[thelist] re: My 12 year old son can do websites

Luther, Ron ron.luther at hp.com
Thu Jan 29 10:18:51 CST 2004


john noted:

>>Now, I've just very successfully finished a degree in Internet Computing,
>>and I've always been a hand coder. But this stuff can take an awful long
>>time to produce by hand. Won't everyone's desire for a quick fix win in
>>the end?


Hi John,

Interesting degree!  ;-)

Anyway, I'm just chiming in here with a few thoughts to be disagreeable. 

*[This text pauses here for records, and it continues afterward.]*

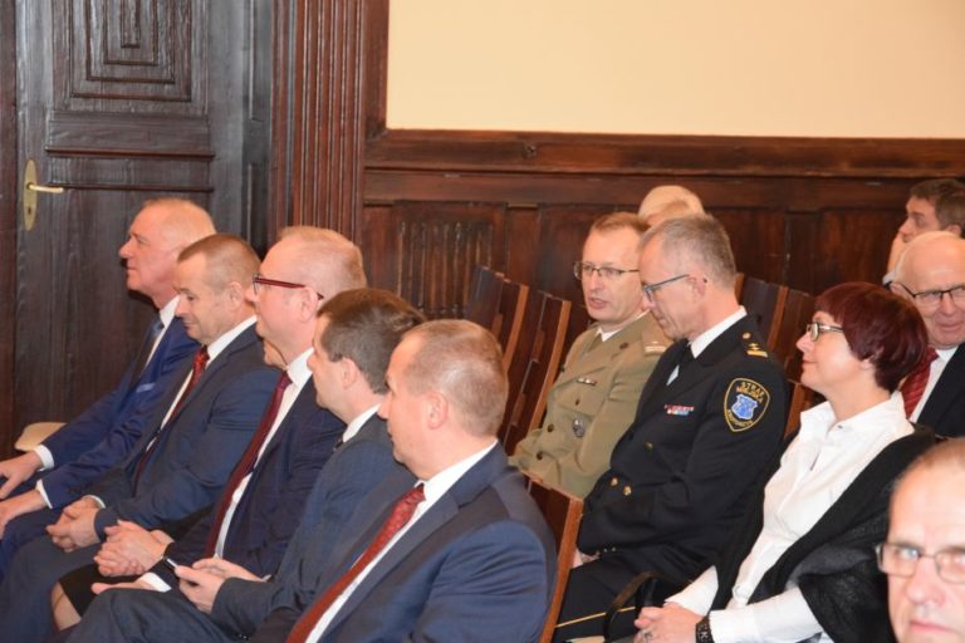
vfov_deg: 13.0
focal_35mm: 105
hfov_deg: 19.5
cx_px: 482
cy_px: 322
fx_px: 2814
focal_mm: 70
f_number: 5.3
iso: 3200
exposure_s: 1/60
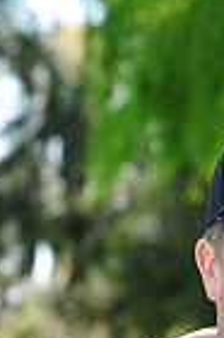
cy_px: 398
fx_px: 3873
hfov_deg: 3.3
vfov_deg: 5.0
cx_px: 409
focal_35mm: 414
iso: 200
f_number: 7.1
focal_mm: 100
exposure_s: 1/160
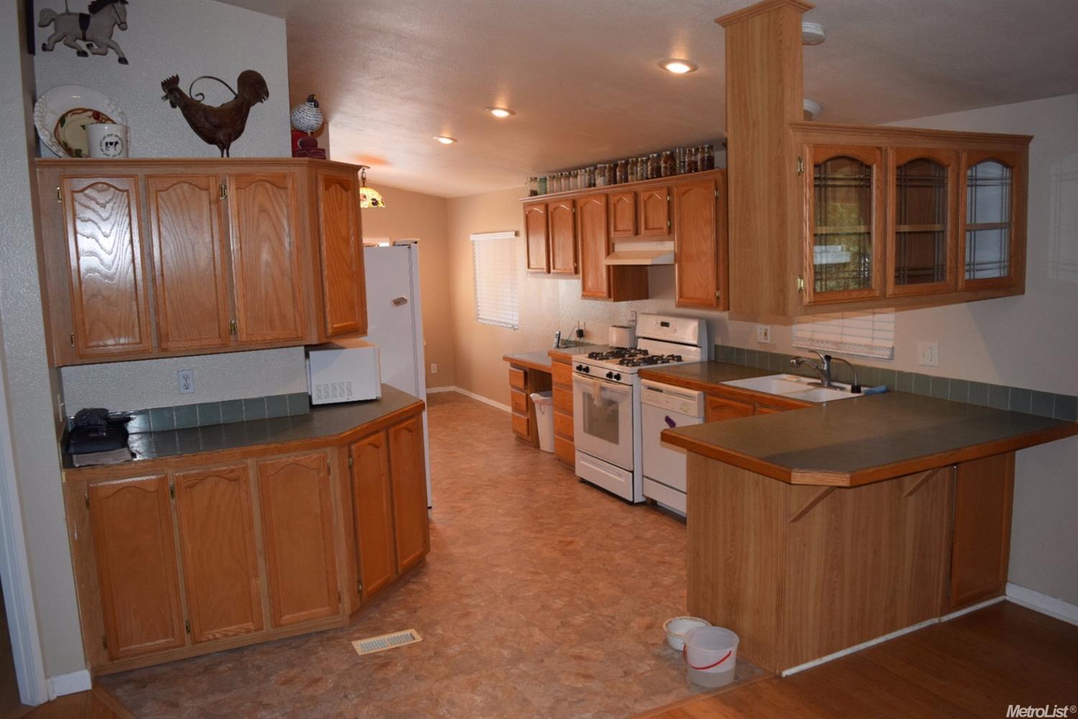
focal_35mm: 27
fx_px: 808
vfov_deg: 47.9
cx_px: 539
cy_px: 360
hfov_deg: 67.4
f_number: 4.5
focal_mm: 18
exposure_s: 1/80
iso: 800
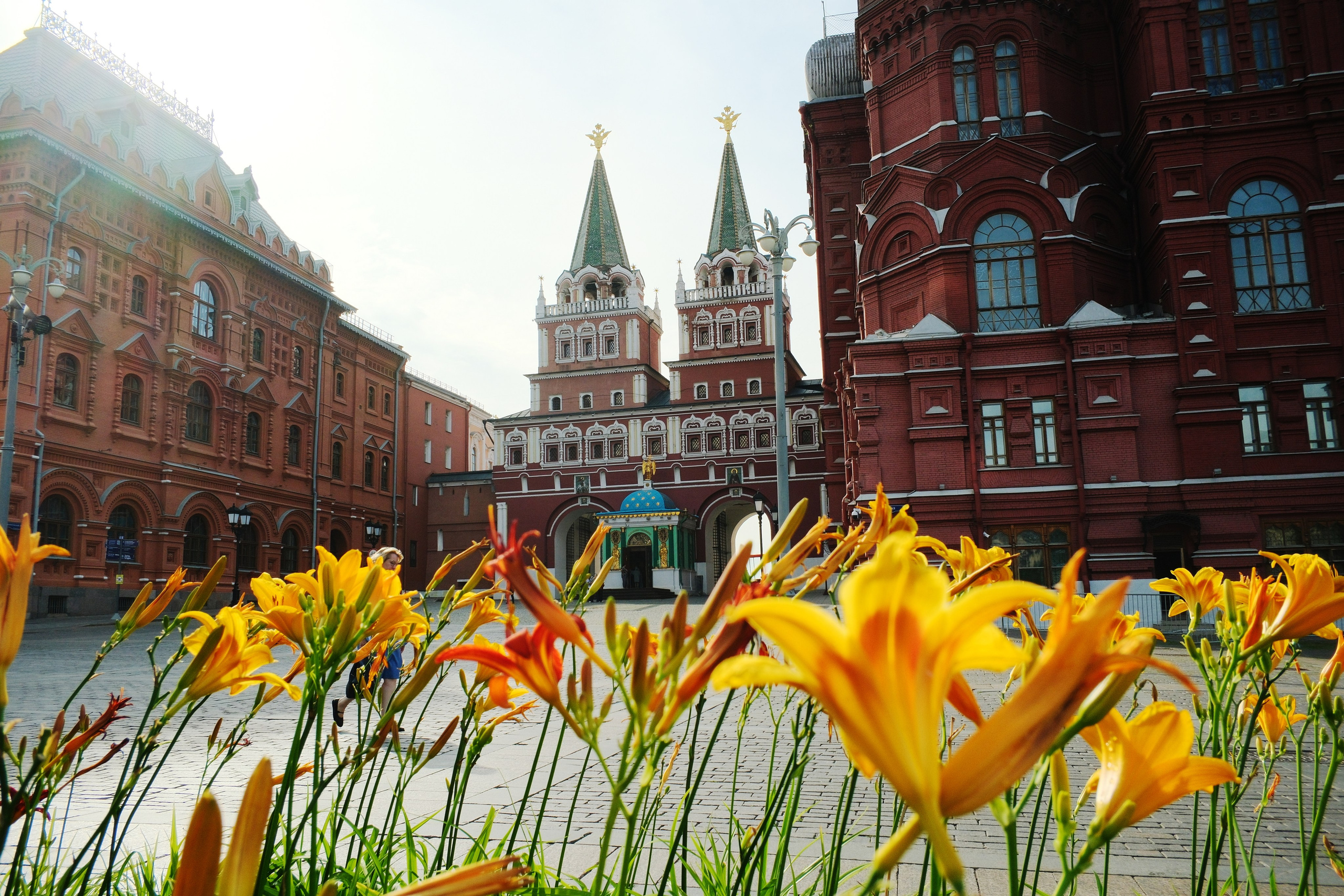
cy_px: 448
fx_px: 1008
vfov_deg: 47.9
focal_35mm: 27
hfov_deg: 67.4
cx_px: 672
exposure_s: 1/640
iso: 640
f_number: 8
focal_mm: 18
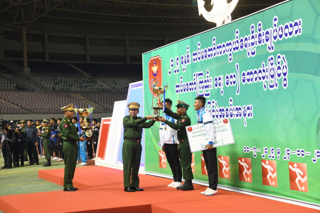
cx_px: 160
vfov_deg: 19.5
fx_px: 622
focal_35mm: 70
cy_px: 106
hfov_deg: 28.8
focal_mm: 70
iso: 1250
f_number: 6.3
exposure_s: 1/125
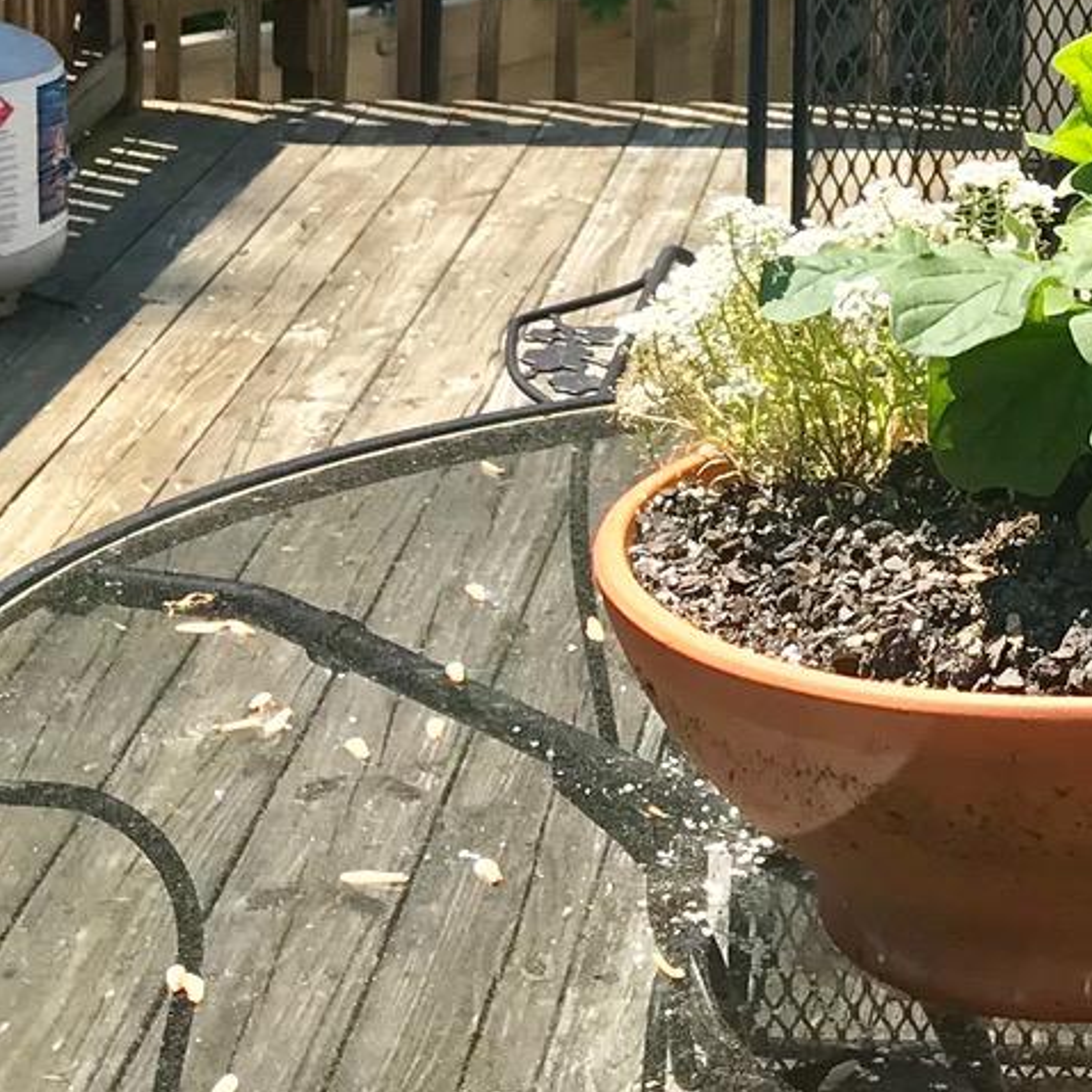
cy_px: -475
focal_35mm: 106
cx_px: 1092
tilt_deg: -2.6
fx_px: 3783
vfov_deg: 15.3
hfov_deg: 16.1
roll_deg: +0.2
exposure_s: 1/997
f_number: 1.8
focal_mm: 3.99
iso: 20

First of all, there will always be work to customize things. No matter 
how thorough and complete that 'off the shelf' system is -- there will 
always be enough "we don't do it that way here" companies to pay the bar 
tabs of the folks who can tweak the code to do things their way. 
[Companies are waaaaay more willing to pay money to have the code match 
their business processes than they are to change their processes to match 
the code.]

Secondly, (slight agreement here), isn't a big portion of the history 
of computing the tradeoff between 'speed to deploy' and 'efficiency'? 
Long long ago, when hardware and processing time were more expensive 
than programmers, code monkeys would take *a lot* of time and effort to 
make their code more efficient. Today the economics have changed ... and 
'best practices' have changed with those economics.  As web development 
matures ... more and better tools for contructing 'piece parts' will become 
available and widely used. They probably won't be as efficient as hand 
coding, but they will be faster to deploy and, as broadband technologies 
become more prevalent and cheaper, fewer and fewer people will care much 
about the slight loss in efficiency.  Yeah, that raises the bar a bit for 
the decent paying jobs ... but it also provides more opportunities for 
folks who can tweak stuff too!

Finally, (cuz I think we've been beating around this bush for a bit), 
isn't this thread really more about the value of experience than a 
rehash of hand-coding versus non-hand-coding? I think the value of 
experience varies inversely with complexity. [I know that if I owned 
a fast food joint I sure wouldn't pay a heck of a lot more for a french 
fry dipper with 15 years of experience than for an untrained kid ... 
cuz that's not a complex job.]  

While I *might* be willing to let a 12 year-old set up one of those nice 
canned photo album sites ... I'm not bloody likely to sub-contract them 
a business critical web app for managing purchase order transactions 
involving dozens of separate vendors and several flavors of EDI signals.

My 2¢,

RonL.
(Who, like all old guys, likes to think experience has some value.) ;-)

[I liked the camera analogy too! - I will be using that one.]